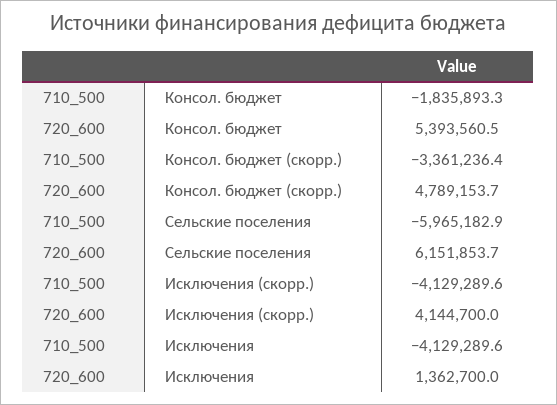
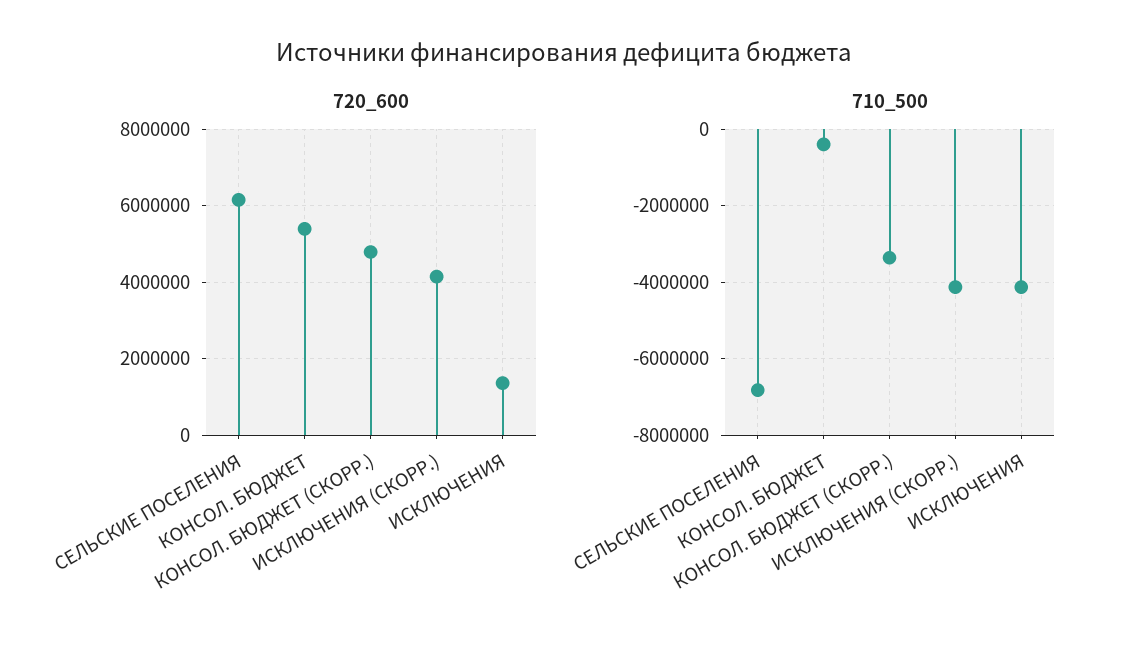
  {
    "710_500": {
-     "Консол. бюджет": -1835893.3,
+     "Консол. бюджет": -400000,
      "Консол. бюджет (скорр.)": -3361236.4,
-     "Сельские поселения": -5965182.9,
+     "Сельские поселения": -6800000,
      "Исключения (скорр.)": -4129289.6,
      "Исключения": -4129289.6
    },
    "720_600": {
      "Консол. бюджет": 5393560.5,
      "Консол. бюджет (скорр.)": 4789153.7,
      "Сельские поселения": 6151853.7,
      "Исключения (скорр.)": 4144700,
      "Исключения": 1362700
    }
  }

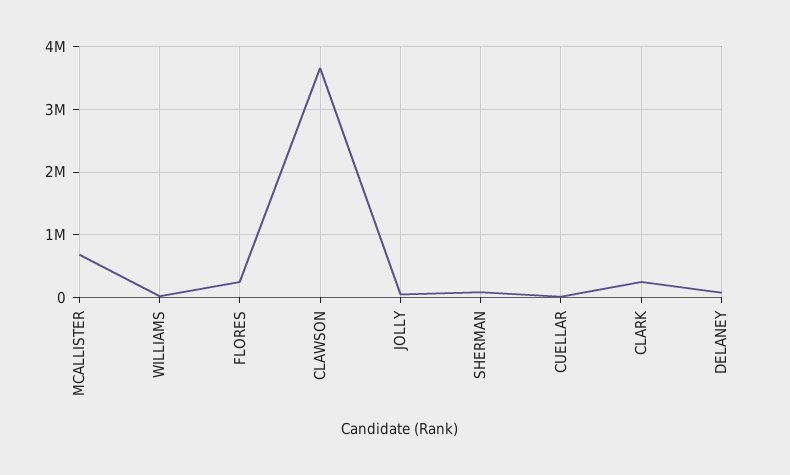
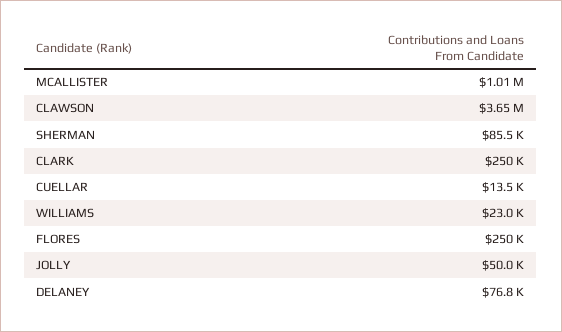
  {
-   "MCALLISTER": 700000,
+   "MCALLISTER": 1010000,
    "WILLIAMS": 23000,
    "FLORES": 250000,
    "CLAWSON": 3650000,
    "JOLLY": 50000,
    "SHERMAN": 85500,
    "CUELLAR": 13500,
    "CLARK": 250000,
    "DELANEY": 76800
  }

→ Directions for this task: I need every line from the material that contains the word "поселения".

→ Exercise result:
-     "Сельские поселения": -5965182.9,
+     "Сельские поселения": -6800000,
      "Сельские поселения": 6151853.7,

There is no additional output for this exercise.